Being a parent is never an easy job, and although parents may have a conversation with children about drugs and smoking, there is a gap when it comes to alcohol. Some parents provide alcohol for children in the belief it helps to counter risky drinking – but the evidence is now clear it is more likely to give children a taste for it.

Delaying alcohol until 18 might feel unrealistic – but some children are being provided with alcohol way before the teenage years. Delaying the onset of alcohol is a key aim.

Most of the alcohol which children get drunk on comes from the family home. This also undermines age of sale laws designed to protect children’s health and can add to problems of underage drinking in local communities.

What’s the Harm has run as advertising on radio, digital display and Facebook and on bus/ outdoor advertising.

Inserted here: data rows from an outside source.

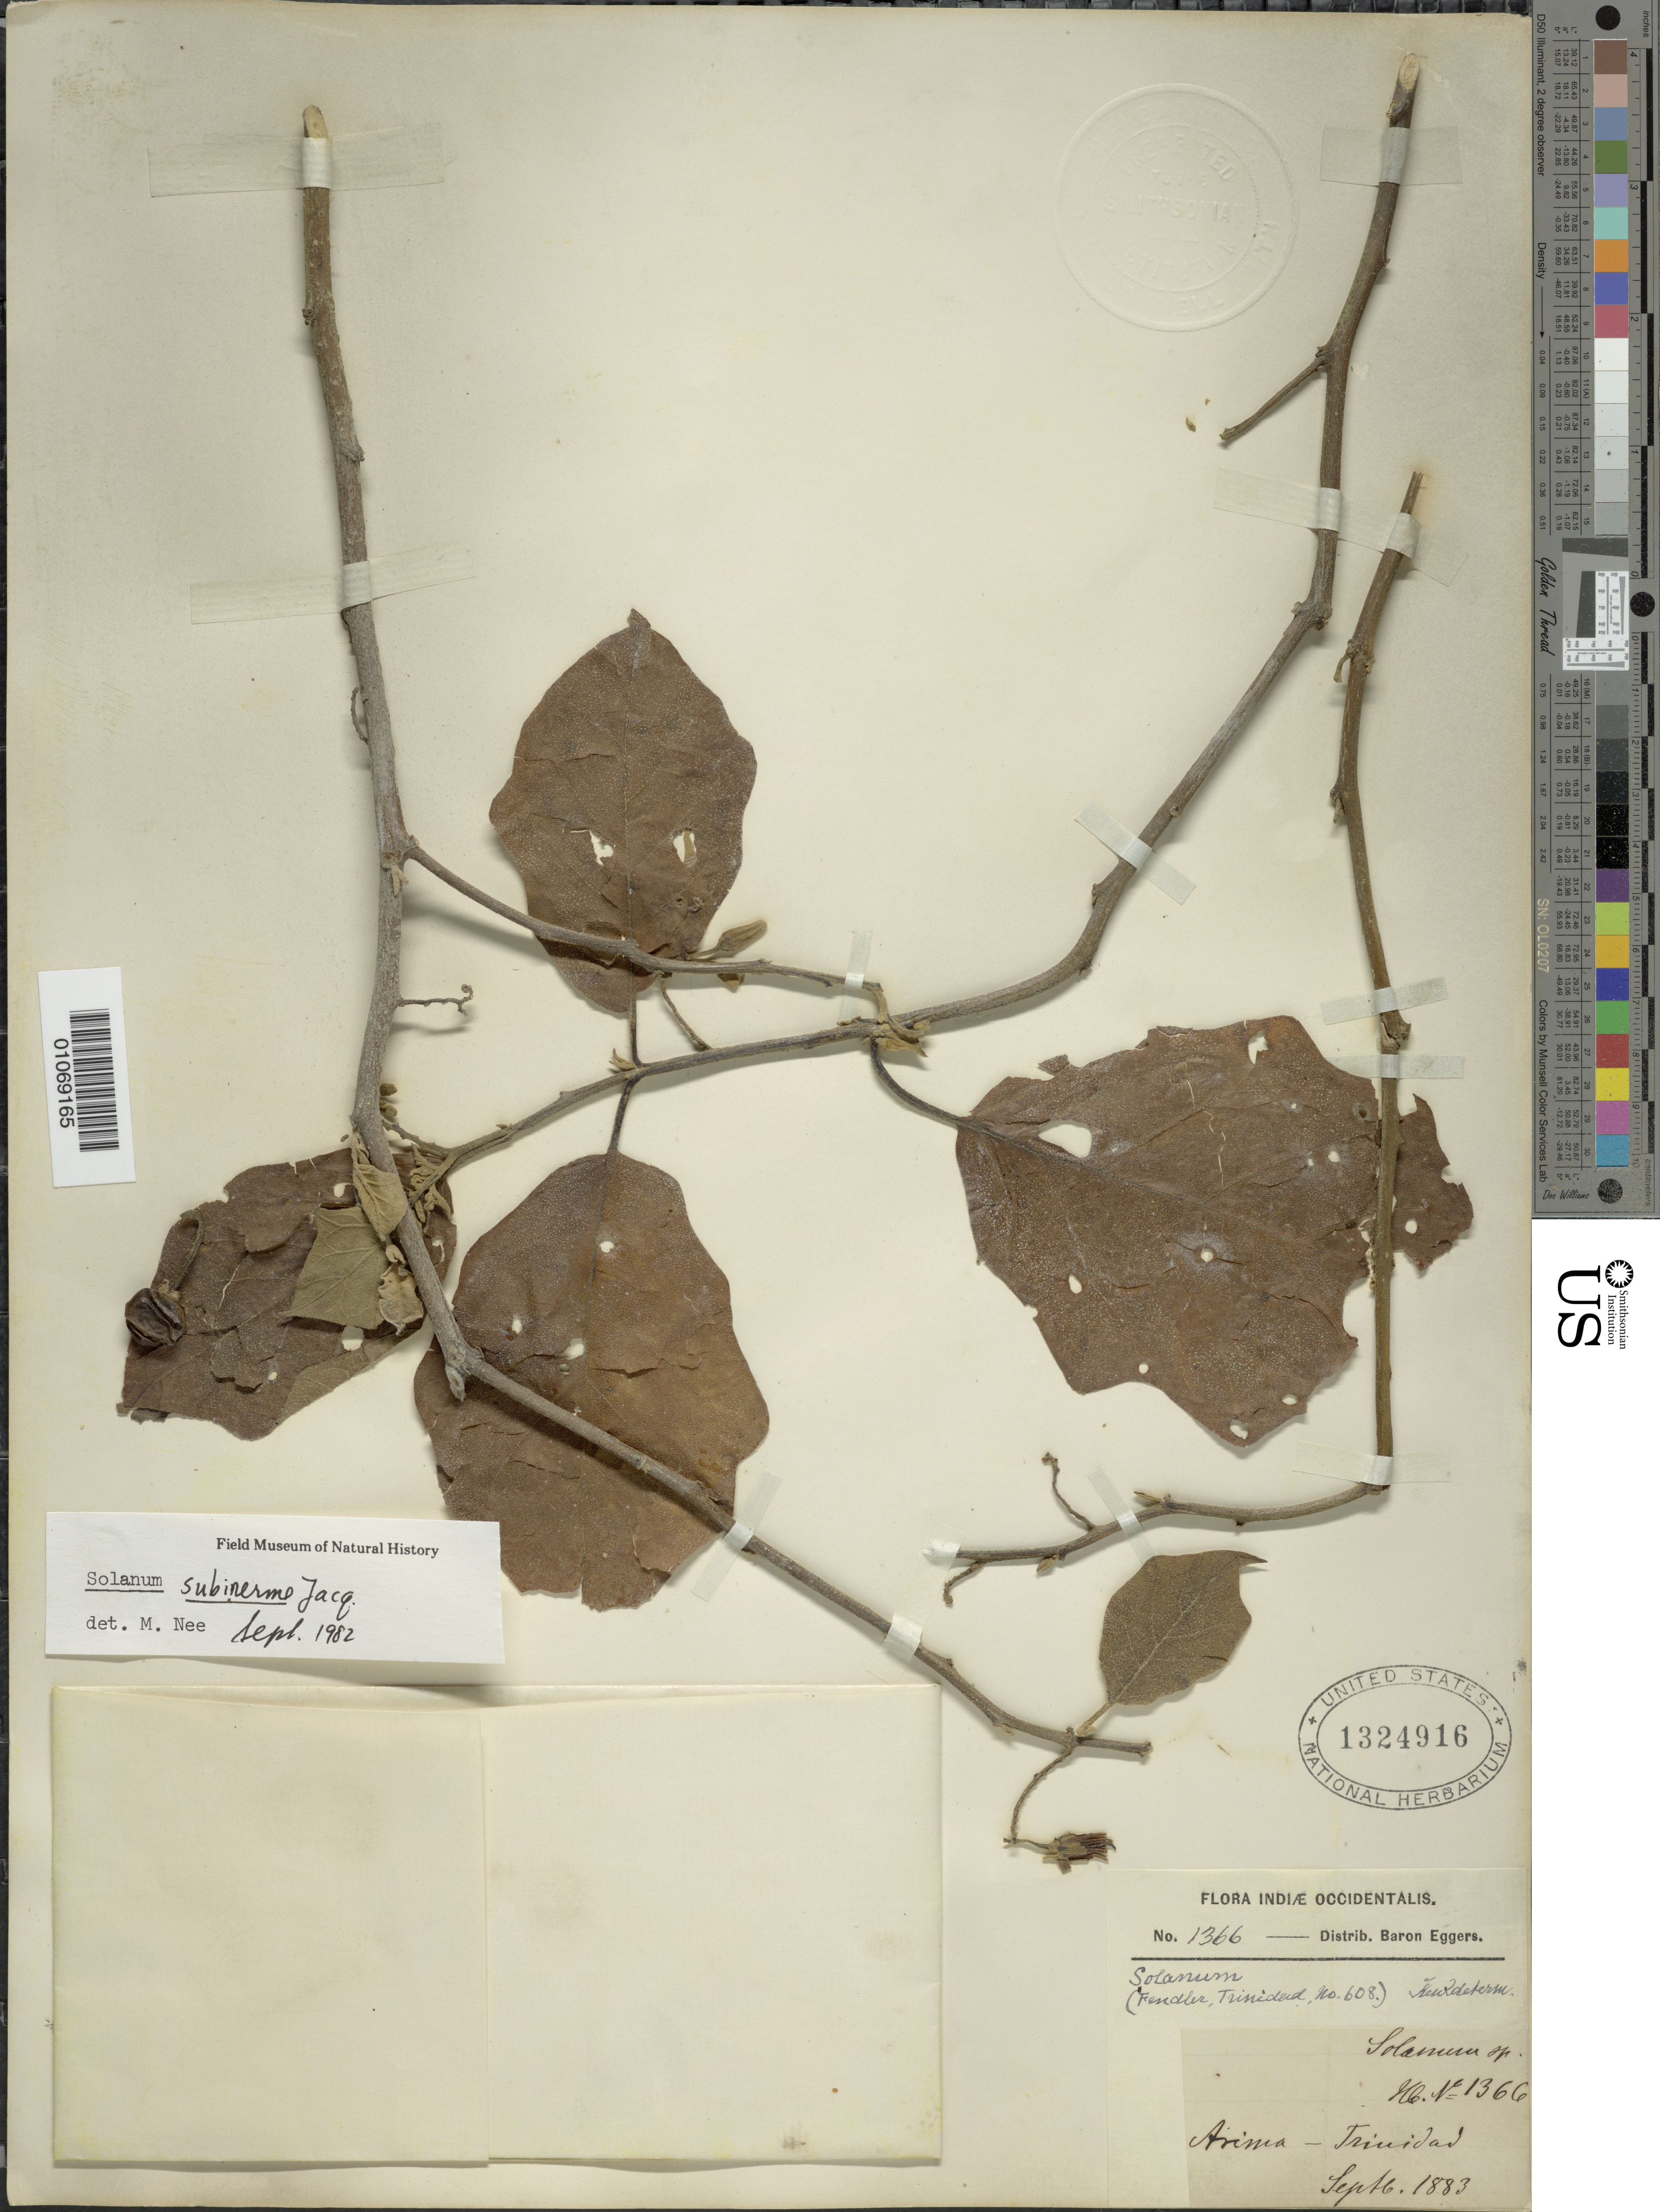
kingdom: Plantae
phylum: Tracheophyta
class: Magnoliopsida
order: Solanales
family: Solanaceae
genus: Solanum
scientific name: Solanum subinerme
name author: Jacq.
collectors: H. F. A. von Eggers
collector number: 1366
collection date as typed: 01 Sep 1883 to 30 Sep 1883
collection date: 1883-09-01/1883-09-30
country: Trinidad and Tobago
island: Trinidad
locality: Avima.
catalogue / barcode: US 1324916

We have also followed up with PR, news and social media content and videos featuring parents, teachers, police, GPs and family charity ADFAM.
The campaign website and information platform is an information hub for parents and also offers a free downloadable Parents Guide.

What’s the Harm has also provided point of sale materials for local authority partners to share with shops to support alcohol age of sale law (see Point of Sale Materials section).


A campaign evaluation found it was well received by parents

  • 6/10 parents who saw or heard the campaign said it made them understand how alcohol can harm children’s health
  • 6/10 said it made them think twice about allowing their children to have alcohol in the future
  • 8% said it changed their mind about the age children should be allowed alcohol
  • 2/3 who recalled campaign took action – 20% said they talked to their child about alcohol, and 12% stopped drinking in front of children

We have also had around 123,000 visits so far to the campaign website since launch in 2018.

As part of the campaign we created over 84 pieces of news coverage in our first two phases including the Mail Online and The Times as well as local and regional titles.